Annotations go in the same config object as the schema. Here's the temperature tool again, now declaring that it's read-only and self-contained:

server.registerTool(
  "convert_temp",
  {
    title: "Convert temperature",
    description: "Convert a temperature between celsius and fahrenheit.",
    inputSchema: {
      value: z.number().describe("The numeric temperature to convert"),
      to: z.enum(["c", "f"]).describe("Target unit: c or f"),
    },
    annotations: {
      title: "Convert temperature",
      readOnlyHint: true,
      openWorldHint: false,
    },
  },
  async ({ value, to }) => {
    const result = to === "f" ? value * 9 / 5 + 32 : (value - 32) * 5 / 9;
    return { content: [{ type: "text", text: `${result.toFixed(1)} °${to}` }] };
  }
);

The hints are advisory, not enforced. readOnlyHint: true does not stop your handler from writing; it's a promise you're making to the client. So if you set it, mean it. For anything that does mutate state, drop readOnlyHint and add destructiveHint: true instead, and let the client require a human approval. openWorldHint: false here says the tool's result depends only on its inputs, not on some external system that might change between calls.

Connecting stdio and running it

For a local server the client spawns, use StdioServerTransport. It speaks JSON-RPC over stdin and stdout, so there's no HTTP server, no port, and no network setup. Construct it, await server.connect(transport), and the process now answers MCP requests on its standard streams.

That's the two lines at the bottom of the minimal server above. Compile and run it:

npx tsc
node dist/server.js

The process will sit there waiting for JSON-RPC on stdin, which looks like nothing happening. That's correct: a stdio server isn't meant to be talked to by hand, it's meant to be spawned by a client that drives it over the pipe. When you wire it into a client like Claude Desktop or Claude Code, the config names the command and arguments, the same way you'd point at any local server:

{
  "mcpServers": {
    "hello": {
      "command": "node",
      "args": ["/path/to/dist/server.js"]
    }
  }
}

Testing it with the Inspector

Don't wire the server into a model to find out if it works. Run it under the MCP Inspector, the official browser-based tool that spawns your server, lists its tools, and lets you call each one by hand with real arguments. It's the fastest way to confirm the schema and the handler before a client ever sees them.

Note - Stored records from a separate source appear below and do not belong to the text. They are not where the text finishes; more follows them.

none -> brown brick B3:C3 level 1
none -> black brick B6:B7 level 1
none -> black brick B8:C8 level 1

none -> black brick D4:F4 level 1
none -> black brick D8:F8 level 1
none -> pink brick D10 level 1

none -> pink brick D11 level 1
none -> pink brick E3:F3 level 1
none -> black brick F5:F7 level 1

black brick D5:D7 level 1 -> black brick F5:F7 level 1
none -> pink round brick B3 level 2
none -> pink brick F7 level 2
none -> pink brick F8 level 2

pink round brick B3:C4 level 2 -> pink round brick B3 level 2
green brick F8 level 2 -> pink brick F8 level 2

You don't install anything, npx runs it on demand. Point it at your built server:

npx @modelcontextprotocol/inspector node dist/server.js

It opens a local UI where your tools appear in a list. Click convert_temp, fill in value and to, and run it, the request, the validated arguments, and the response all show up. This is where you catch the real problems: a tool that registered but doesn't appear, a schema the SDK rejected, an argument name that doesn't match what your handler destructures. All of them surface here in seconds, with no model in the loop and nothing to misread your intent.

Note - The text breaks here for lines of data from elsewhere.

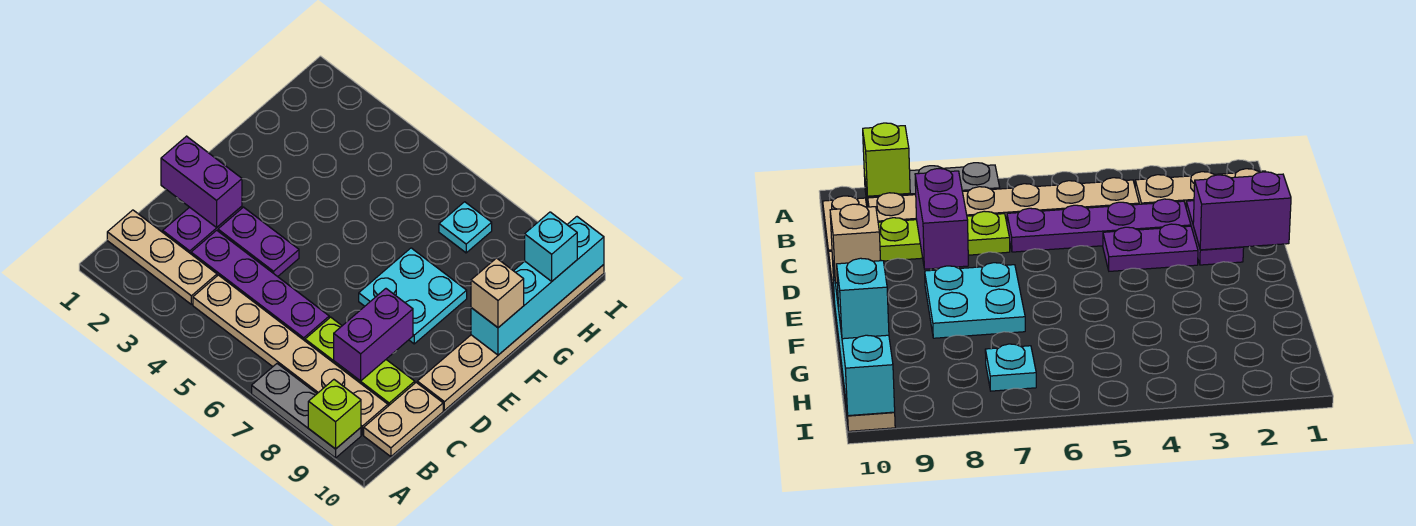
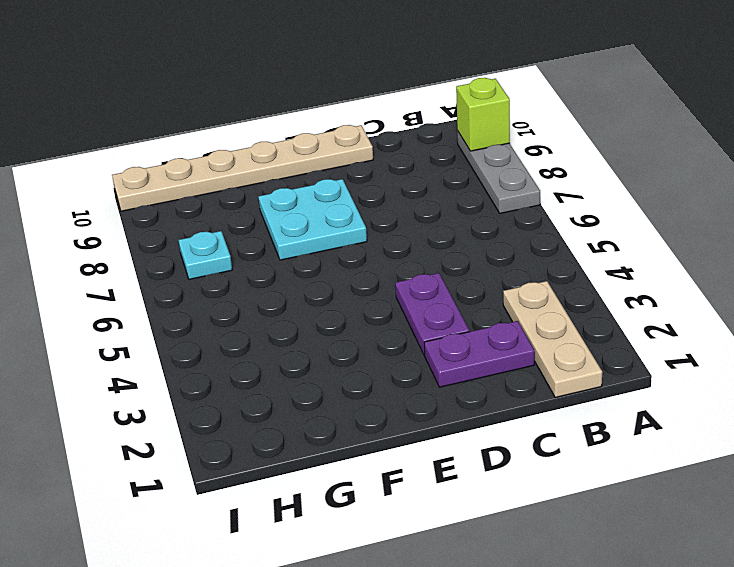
none -> tan plate B4:B9 level 1
none -> tan plate B10:C10 level 1
none -> purple plate C3:C6 level 1

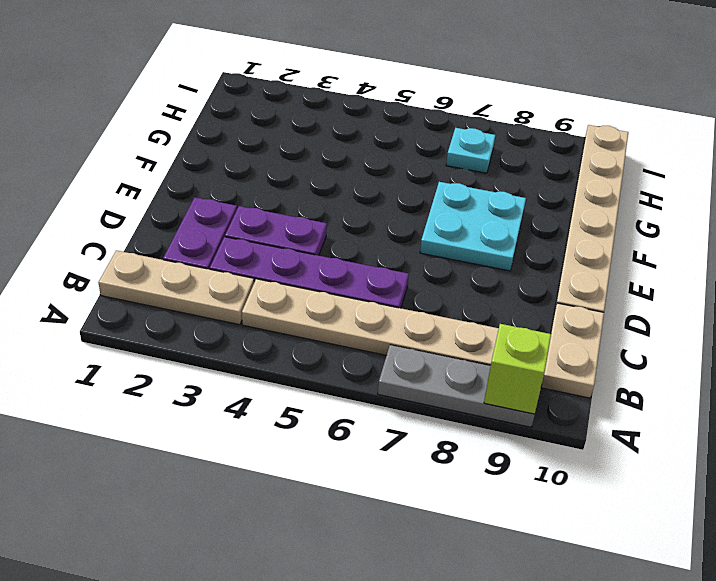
none -> lime plate C7:C9 level 1
none -> purple brick C8:D8 level 2
none -> purple brick D1:D2 level 2

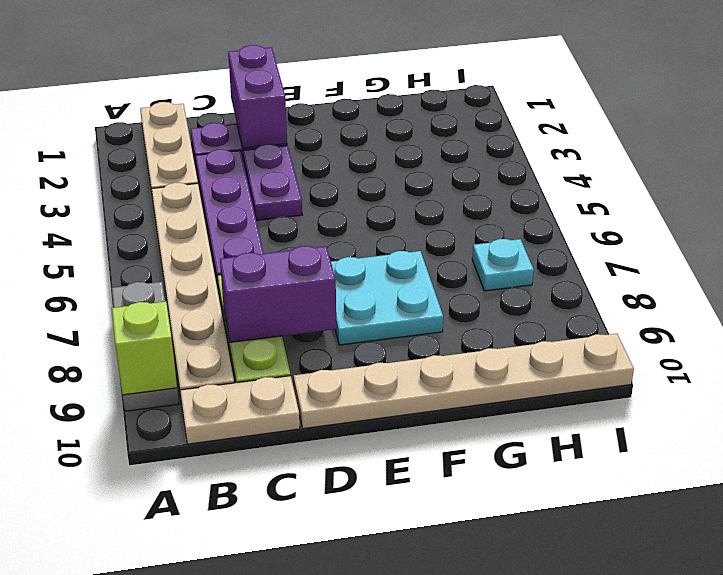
none -> cyan brick F10:I10 level 2
none -> tan brick F10 level 3
none -> cyan brick H10 level 3

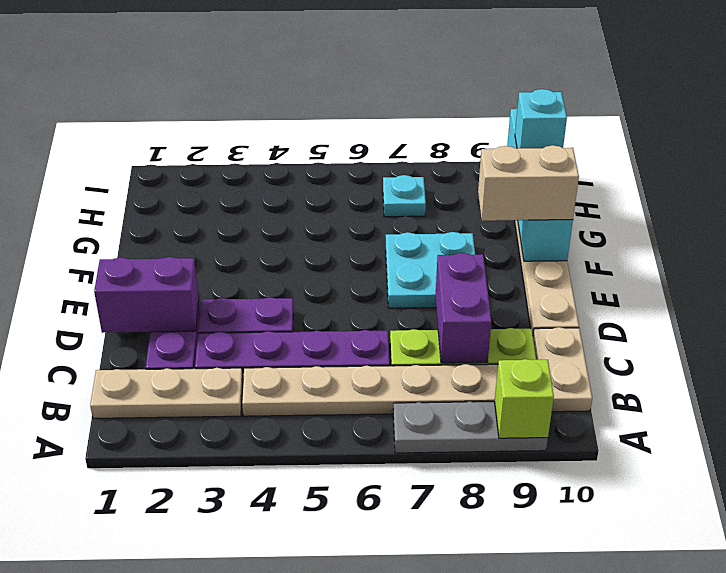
tan brick F9:F10 level 3 -> tan brick F10 level 3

Three things that trip people up

1. The .js import extension on .ts files. Imports like "@modelcontextprotocol/sdk/server/mcp.js" are right even though the source is TypeScript. ESM resolution needs the runtime extension. Drop it and the import fails at runtime, not at compile time, which is a confusing way to lose an hour.
2. Passing z.object(...) as the inputSchema. The SDK wants the raw field map, { name: z.string() }, and wraps it for you. Hand it a full z.object() and the tool's schema comes out wrong. This is the single most common mistake porting from other examples.
3. Logging to stdout. Stdout is the protocol channel for a stdio server. A stray console.log writes garbage into the JSON-RPC stream and the client drops the connection. Send logs to console.error (stderr) instead, which the transport leaves alone.

None of these are protocol problems, they're ESM-and-stdio problems, and they're exactly the kind of thing that doesn't show up until you run the server for real. Build it, point the Inspector at it, and you'll see all three immediately if they're there. The protocol is the easy part. Getting the toolchain and the streams right is the work, and it's the same handful of issues every time.